⟨

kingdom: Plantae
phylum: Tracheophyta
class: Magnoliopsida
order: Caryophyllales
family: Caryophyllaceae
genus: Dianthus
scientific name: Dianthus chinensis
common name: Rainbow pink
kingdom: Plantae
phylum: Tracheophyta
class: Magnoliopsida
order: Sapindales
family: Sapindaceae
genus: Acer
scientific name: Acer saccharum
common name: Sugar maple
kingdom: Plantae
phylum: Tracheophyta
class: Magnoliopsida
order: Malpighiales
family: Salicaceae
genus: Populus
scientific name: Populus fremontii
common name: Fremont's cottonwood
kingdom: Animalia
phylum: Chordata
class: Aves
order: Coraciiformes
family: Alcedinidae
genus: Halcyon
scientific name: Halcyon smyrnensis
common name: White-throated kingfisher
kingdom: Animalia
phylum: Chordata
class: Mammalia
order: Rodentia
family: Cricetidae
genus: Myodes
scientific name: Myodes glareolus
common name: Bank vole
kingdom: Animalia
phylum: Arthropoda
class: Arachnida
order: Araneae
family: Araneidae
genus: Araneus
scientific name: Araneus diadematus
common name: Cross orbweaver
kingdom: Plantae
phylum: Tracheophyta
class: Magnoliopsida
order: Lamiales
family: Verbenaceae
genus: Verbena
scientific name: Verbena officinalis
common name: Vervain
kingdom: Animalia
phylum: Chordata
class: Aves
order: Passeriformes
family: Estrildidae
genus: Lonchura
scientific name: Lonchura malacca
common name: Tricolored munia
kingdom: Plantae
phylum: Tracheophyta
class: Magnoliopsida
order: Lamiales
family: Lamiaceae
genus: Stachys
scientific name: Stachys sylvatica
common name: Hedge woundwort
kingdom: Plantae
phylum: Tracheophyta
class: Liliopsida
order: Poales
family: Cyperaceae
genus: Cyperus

⟩

Exercise prompt — Update the entries from the line holding "family: Verbenaceae" through the last line of the entries, both ends included, putting "everyday name" in place of "common name" and leaving everything else as it is.

The reply —
family: Verbenaceae
genus: Verbena
scientific name: Verbena officinalis
everyday name: Vervain
kingdom: Animalia
phylum: Chordata
class: Aves
order: Passeriformes
family: Estrildidae
genus: Lonchura
scientific name: Lonchura malacca
everyday name: Tricolored munia
kingdom: Plantae
phylum: Tracheophyta
class: Magnoliopsida
order: Lamiales
family: Lamiaceae
genus: Stachys
scientific name: Stachys sylvatica
everyday name: Hedge woundwort
kingdom: Plantae
phylum: Tracheophyta
class: Liliopsida
order: Poales
family: Cyperaceae
genus: Cyperus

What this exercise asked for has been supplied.